Recent litigation figures are quite telling. Of the 26 national partners listed on Protect NEPA’s website, all but two have sued the federal government during the Trump Administration, either as a plaintiff or counsel. Some have sued with remarkable frequency. Earthjustice managed to file well over 100 different suits against the administration by the start of 2019, while the Natural Resources Defense Council reached that milestone less than a year later. As of early 2020, the Center for Biological Diversity claims 187 separate filings in its Trump Lawsuit Tracker. Even the League of Conservation Voters recently broke its 50-year tradition of declining to sue presidential administrations, while at the same time vowing to “fight like hell” to keep NEPA reform from becoming law.
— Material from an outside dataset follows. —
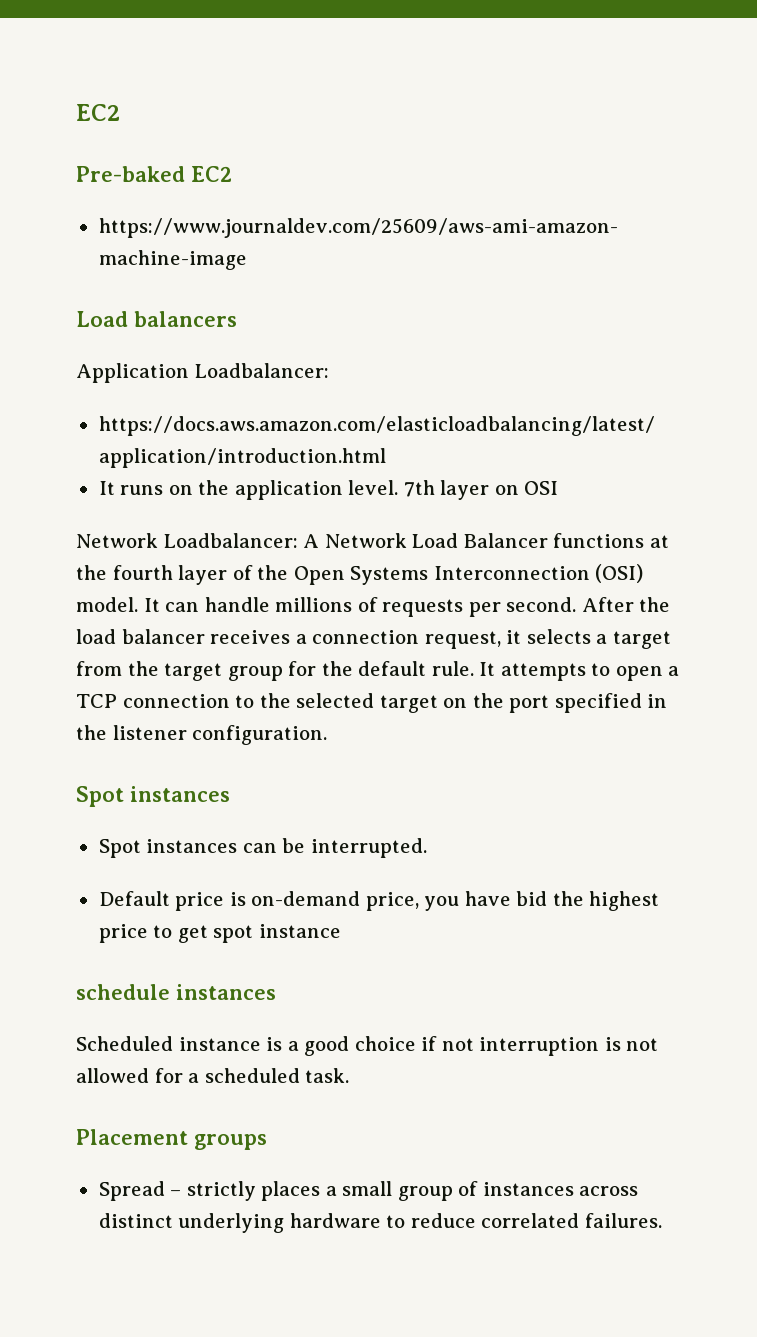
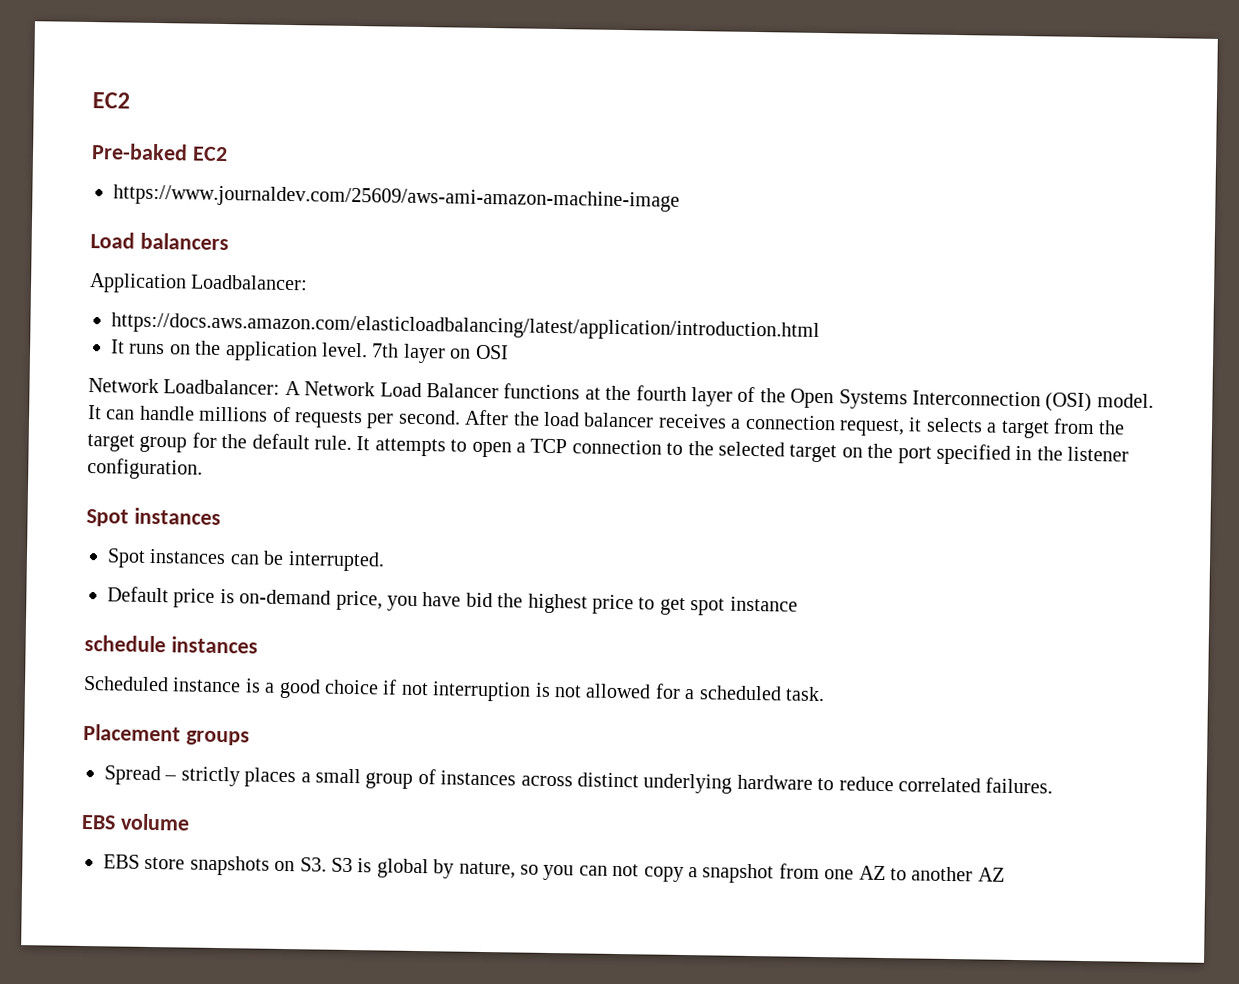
(662, 1220) none -> [81,813,190,831] [103,854,1005,884] // EBS volume // EBS store snapshots on S3. S3 is global by nature, so you can not copy a snapshot from one AZ to another AZ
It’s important to remember that the underlying motivations for these suits are not always dispassionate reverence for proper NEPA procedure. A good example is a consolidated filing by the Center for Biological Diversity and other environmental groups arguing that extensive NEPA reviews need to be conducted prior to the construction of portions of the U.S.-Mexico border wall. Such a review, the center admitted, would have taken “years . . . to play out. And it would take a lot of work and a lot of effort, and that’s what it should take.” Although the courts found in favor of the administration, the center has nevertheless sued over the wall at least six times on various grounds. The center’s Executive Director Kieran Suckling likens this nonstop litigation to boxing, with the goal being simply to “keep hammering away until they fall down.”
This underscores a key point: While NEPA’s requirements are procedural, procedure can be employed to achieve substantive ends. The Machiavellian reality is that the merits of government efficiency are entirely subjective depending on what the government is trying to accomplish. Excess NEPA delays and costs can be desirable to those who oppose the projects themselves. A “win by red tape” is a win nonetheless. To these groups, the fact that the taxpayer will be footing the bill in multiple ways is of secondary importance.
Balancing Conservation with Development
In truth, there is broad consensus on the left and the right that the objectives enshrined in NEPA are fully worthwhile. One only need look at the litany of Soviet environmental catastrophes to see what happens when a government doesn’t consider the environmental effects of its projects. However, all environmental regulations represent a balancing act between the dual goals of conservation and development: Both are important, but neither is paramount. Reforms that streamline unacceptably burdensome NEPA reviews seek both to restore this balance and to promote government efficiency. Those that would oppose such reforms don’t seem to be interested in either.